平凡な会社をケタ違いの成長軌道に乗せる経営で重要ポイント以下2点について考え方、エッセンスとそれを見出した出来事ともにお伝えします。

19.「一貫性経営のすすめ」

北関東圏のS社ディーラーの役員Nさんから依頼を受け、人事評価制度の見直しと管理職研修を行いました。通常はお受けしていない内容の依頼でしたが大変お世話になっている方が間に入っていたのでNOとは言えませんでした。

人事評価制度は大手コンサルティング会社が人事制度の担当者を支援する形で進められ、10か月後に完成し、導入してから3年が経過していました。

Nさんは3年たっても全然浸透していない、形だけで誰もピンと来ていないと社内の反応に不満を持っていました。

私はNさんに頼んで人事制度担当者に加えて、教育・研修担当と総務部の経営企画担当者も呼んでいただき、いろいろ話を伺いました。

結論から言いますと、人事評価制度に影響する、経営計画と教育・研修制度がそれぞれ専門のコンサルタントの支援を受け、繋がりが図られることなく、別々に作られそれらしく運用していたのです。


S社には立派な経営理念、将来を見据えた経営ビジョンがあり、それらは経営計画、人事評価制度、教育・研修制度の指針となりベースとなるべく周知され・掲げられ・唱和されています。

経営理念の実現、未来のありたい自社の姿、育成したい人財、評価されるべき頑張りと成果、それらは魅力的でワクワクするロングスパンの視点として制度・仕組に組み込み・盛り込まれるはずです。

ところが実際の運用段階になるとロングスパンはぷつんと切られてしまいます。経営ビジョンを指針にして策定されるべき経営計画は「前年よりも」が主体になり、時間かけてでも育成すべき人物と評価される人物は「全くの別人」状態。教育・研修は流行りのテーマを追っている。仕組みどうしのヨコの繋がりぷつんと切れているのです。

社員から見ればそれぞれの制度・仕組が一貫性のない別物に映ります。経営ビジョンは絵に描いた餅で、経営目標は来期も今期と同じ、生産性向上と収益確保が最優先、人事評価の項目も似たりよったりですから、目先・目先に慣らされて仕事と会社の中に自分の未来が描けません。
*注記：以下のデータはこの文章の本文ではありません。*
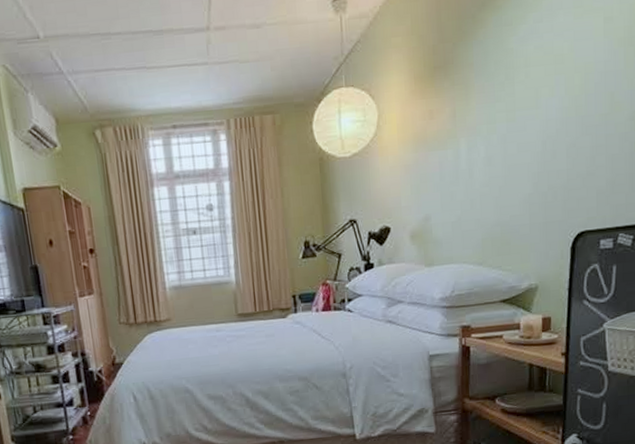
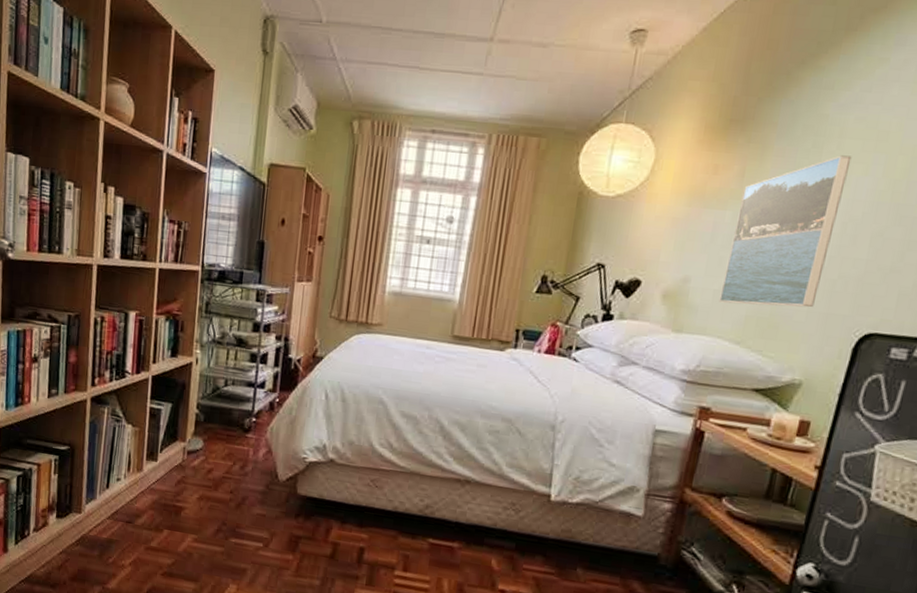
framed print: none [457,81,539,232] -> present [719,155,852,308]

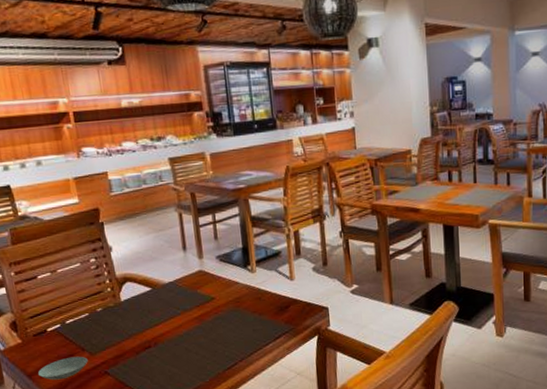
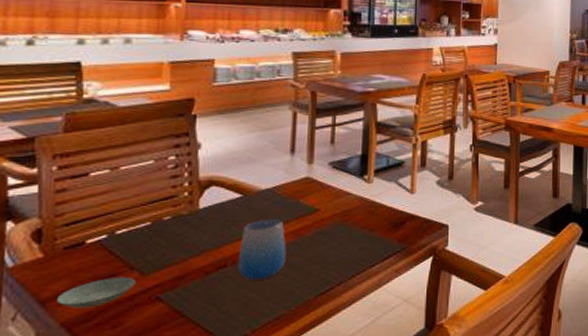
cup: none [157,307,196,358] -> present [239,218,287,280]

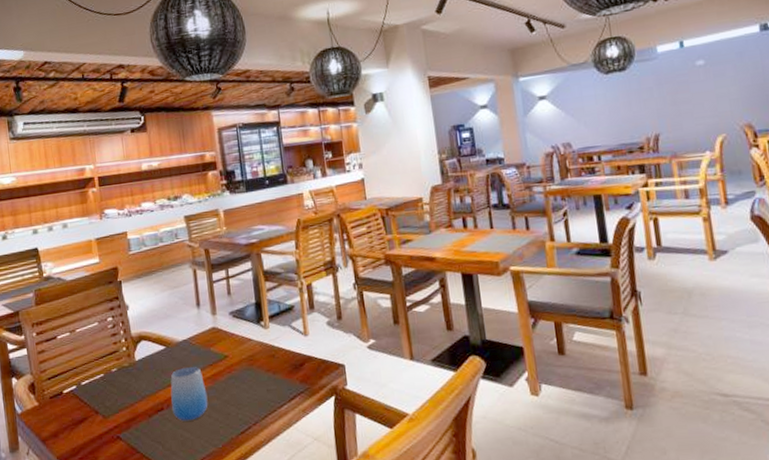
saucer: present [56,276,136,309] -> none [51,419,101,446]

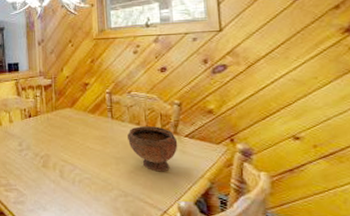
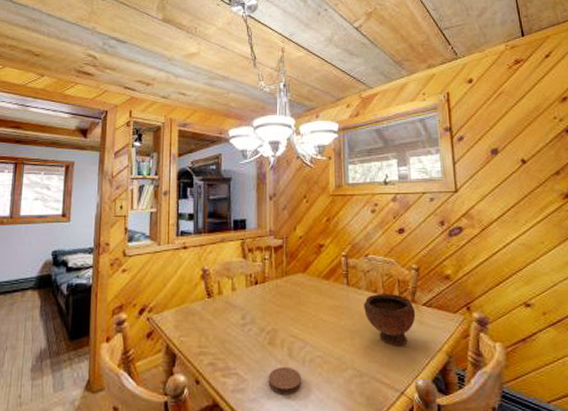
coaster: none [43,185,73,208] -> present [268,366,302,394]

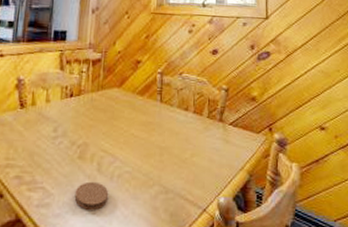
bowl: present [364,294,416,346] -> none [174,112,223,164]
S社は典型的な仕組み・制度が「バラバラ状態」でしたから人事評価制度は「3年たっても浸透」しないはずですし、それを修正しなければこれから何年たっても浸透するはずがないのです。 

Nさんからは6か月後の定期昇給に間に合わせたいとの依頼でしたので応急処置的な対策を講ずるに留めました。そして、この後Nさんがリーダーとなって、連携発想がなかった3人の担当者と一緒に仕組・制度の一貫性を図るようにお願いしました。

 

一つ一つは立派な仕組み・制度であっても「これはこれ、それはそれ」で一貫性がなかったら、役割・機能は相乗効果を発揮しません。それどころか社員は仕組みと制度の迷路に迷い込んでしまいます。

未来志向で経営ビジョンを実現していこうといくら言っても「言行不一致」、求められるのが短期的な取り組みや目先の成果では思考停止になってしまいます。

 

社員にどう映るか、現在と未来はどうつながって、仕組みと制度はどう影響し合うのか。タテ(経営理念→中期経営計画→今期経営計画)とヨコ(複数存在し機能する社内の制度・活動・仕組み)の整合性を図る。

社員が会社の中で成長し活躍する自分の未来を描けるか、それを会社はどう応援し同時に評価するのか。社員が会社(社長)の想いと意図を理解でき、自分で考え自主的に行動できるように、整合性・一貫性を図ることが大事だと考えます。